*** 引用文

春の装いを格上げする! スリーピーススーツの魅力とコーディネートのポイント

皆さん、こんにちは。松はじめです。

春の訪れとともに、入学式や卒業式、入社式など様々な式典が増える季節となりました。同時に、朝晩の寒暖差も大きくなるこの時期、一着あると重宝するのがスリーピーススーツです。

今回は、このベスト付きの三揃いスーツの魅力や、春におすすめする理由、そして着こなしのポイントについて詳しくお伝えしていきます。

この記事の目次

 

スリーピーススーツの魅力とメリット

温度調節が自在

春は天候が変わりやすく、日中と朝晩の気温差が激しい季節です。スリーピーススーツの最大の魅力は、この寒暖差に対応できる点にあります。

暑くなったらジャケットを脱ぎ、ベストだけの姿に。ベストは英国では「ウエストコート」と呼ばれ、「コートの一種」という位置づけです。つまり、シャツ一枚の状態(下着姿)にならずとも、エレガントな装いを保ったまま体温調節ができるのです。

威厳と品格を演出

ベストは胸元を引き締め、体型を整えてくれる効果があります。特に私のような細身の体型の方には、胸板に厚みを持たせ、凛々しい印象を与えてくれます。

実際、テレビドラマなどでも、上司役や威厳のある役柄を演じる俳優のスタイリングとして、スリーピーススーツはよく用いられています。

フォーマルシーンで活躍

ネイビーのスリーピーススーツであれば、各種式典に出席しても恥ずかしくない正装として通用します。春の式典シーズンには、一着持っていると大変重宝するでしょう。

春におすすめのスリーピース素材

春のスリーピーススーツには、ライトな素材感のものがおすすめです。私が今着ているのは、ドライタッチの平織り(バスケット織り)の生地です。

******

◆ **取り組む課題**:
[A] 引用文の「スリーピーススーツの魅力とメリット」から「ーツはよく用いられています。」までの全体を書き写し、その中の「ベスト」をすべて「ジレ」に差し替えてください。
[B] 引用文で「スリーピーススーツの魅力とメリット」の下に置かれている小見出しをすべて挙げてください。
[C] 引用文によると、英国ではベストは何と呼ばれていますか。
この後に続く項目は、使わなくても差し支えありません。

*** 記録一覧

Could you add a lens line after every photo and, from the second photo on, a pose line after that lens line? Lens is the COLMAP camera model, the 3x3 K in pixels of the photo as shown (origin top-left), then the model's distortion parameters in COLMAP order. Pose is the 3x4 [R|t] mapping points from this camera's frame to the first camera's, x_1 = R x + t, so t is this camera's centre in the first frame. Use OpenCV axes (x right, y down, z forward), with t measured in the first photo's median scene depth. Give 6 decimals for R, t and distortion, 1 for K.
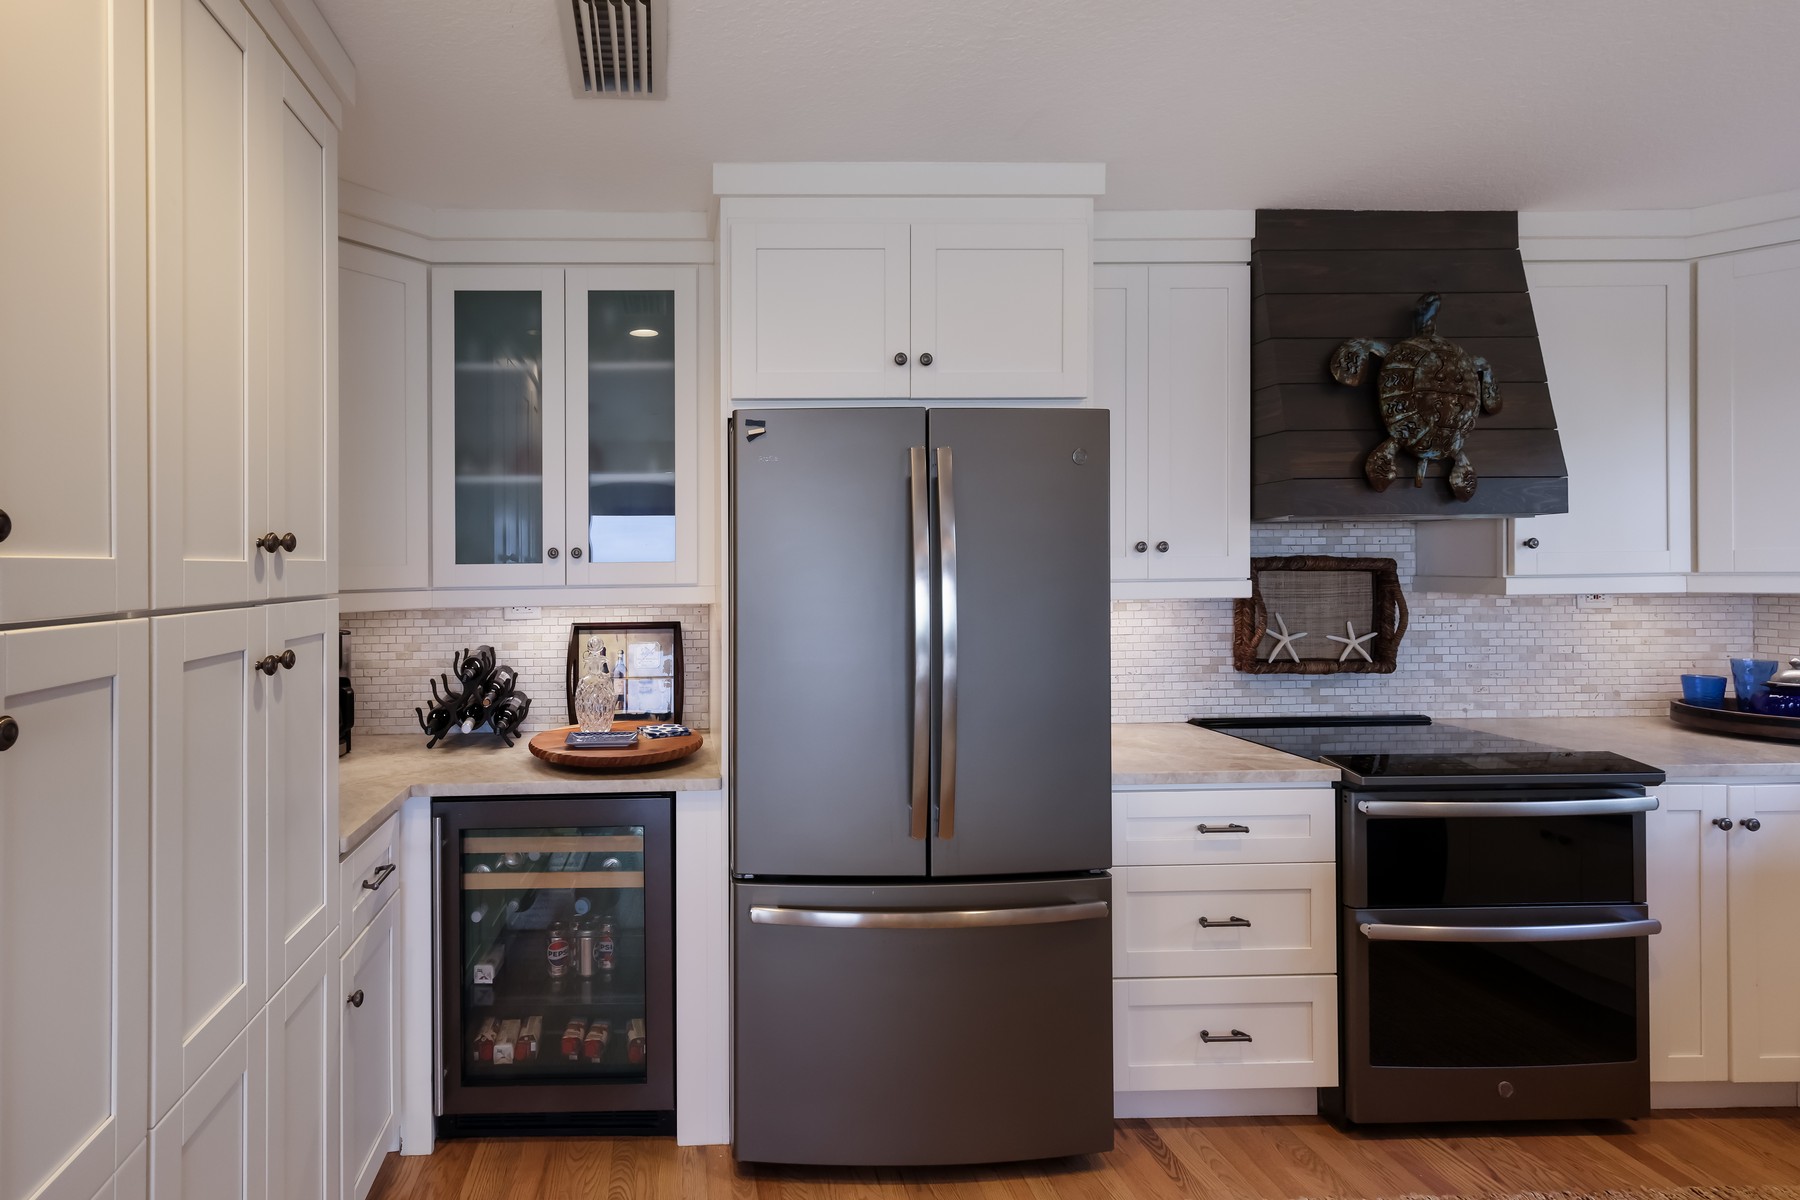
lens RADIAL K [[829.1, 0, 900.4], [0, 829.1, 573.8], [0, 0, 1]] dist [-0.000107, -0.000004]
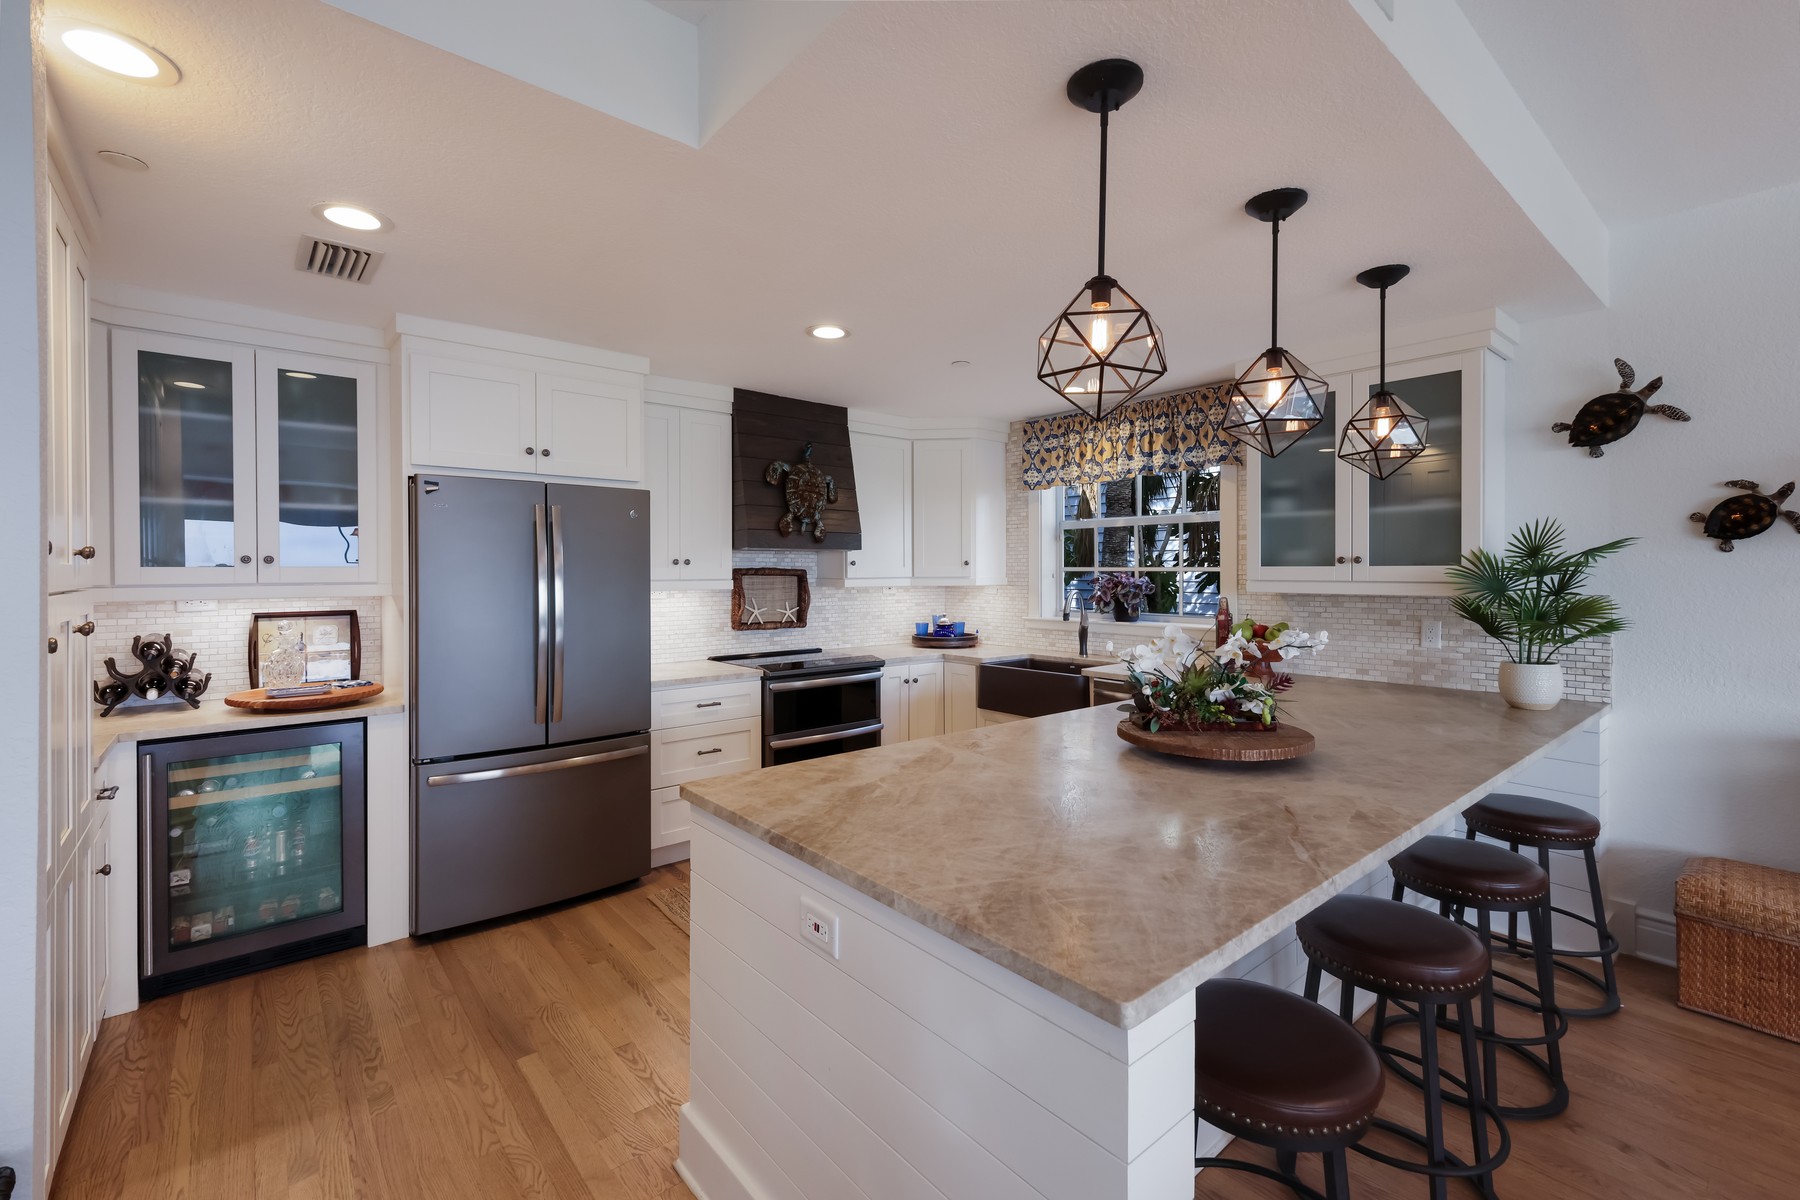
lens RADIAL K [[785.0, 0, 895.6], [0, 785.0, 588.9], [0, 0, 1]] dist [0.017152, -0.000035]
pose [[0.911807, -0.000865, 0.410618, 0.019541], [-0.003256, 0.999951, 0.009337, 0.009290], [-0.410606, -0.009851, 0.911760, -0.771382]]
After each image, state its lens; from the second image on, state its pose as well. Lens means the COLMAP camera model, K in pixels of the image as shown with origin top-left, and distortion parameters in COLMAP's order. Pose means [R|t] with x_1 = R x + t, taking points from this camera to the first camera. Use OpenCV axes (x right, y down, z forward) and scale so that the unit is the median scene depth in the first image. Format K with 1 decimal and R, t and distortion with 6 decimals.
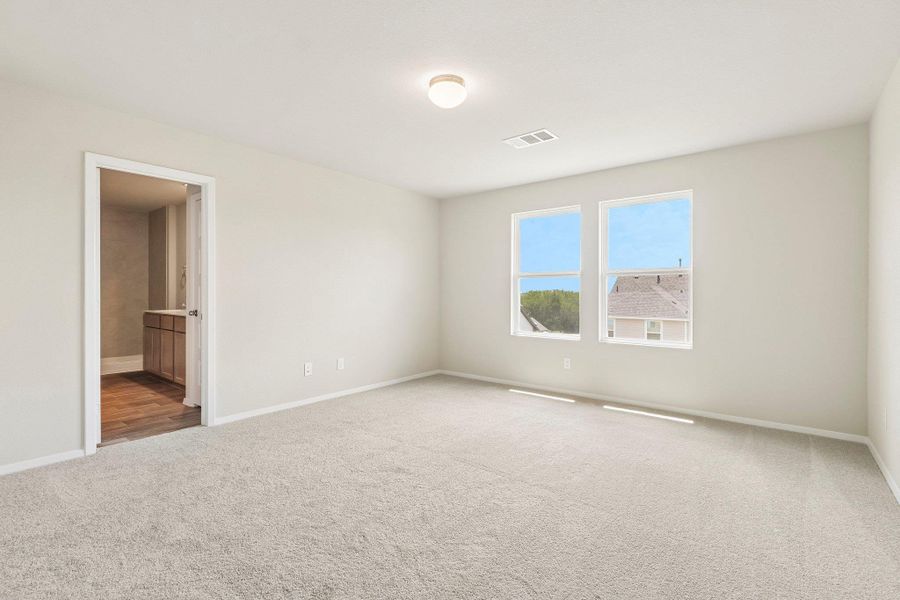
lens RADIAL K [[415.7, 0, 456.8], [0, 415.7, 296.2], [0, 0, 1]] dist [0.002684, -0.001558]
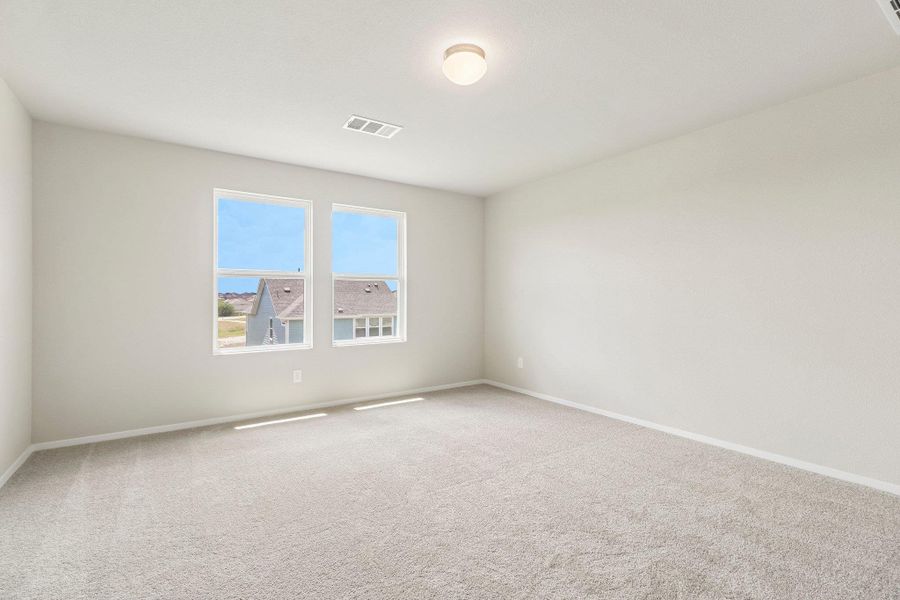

******

◆ **課題別の解答**:
[A]
スリーピーススーツの魅力とメリット

温度調節が自在

春は天候が変わりやすく、日中と朝晩の気温差が激しい季節です。スリーピーススーツの最大の魅力は、この寒暖差に対応できる点にあります。

暑くなったらジャケットを脱ぎ、ジレだけの姿に。ジレは英国では「ウエストコート」と呼ばれ、「コートの一種」という位置づけです。つまり、シャツ一枚の状態(下着姿)にならずとも、エレガントな装いを保ったまま体温調節ができるのです。

威厳と品格を演出

ジレは胸元を引き締め、体型を整えてくれる効果があります。特に私のような細身の体型の方には、胸板に厚みを持たせ、凛々しい印象を与えてくれます。

実際、テレビドラマなどでも、上司役や威厳のある役柄を演じる俳優のスタイリングとして、スリーピーススーツはよく用いられています。

[B]
温度調節が自在
威厳と品格を演出
フォーマルシーンで活躍

[C] 英国では「ウエストコート」と呼ばれています。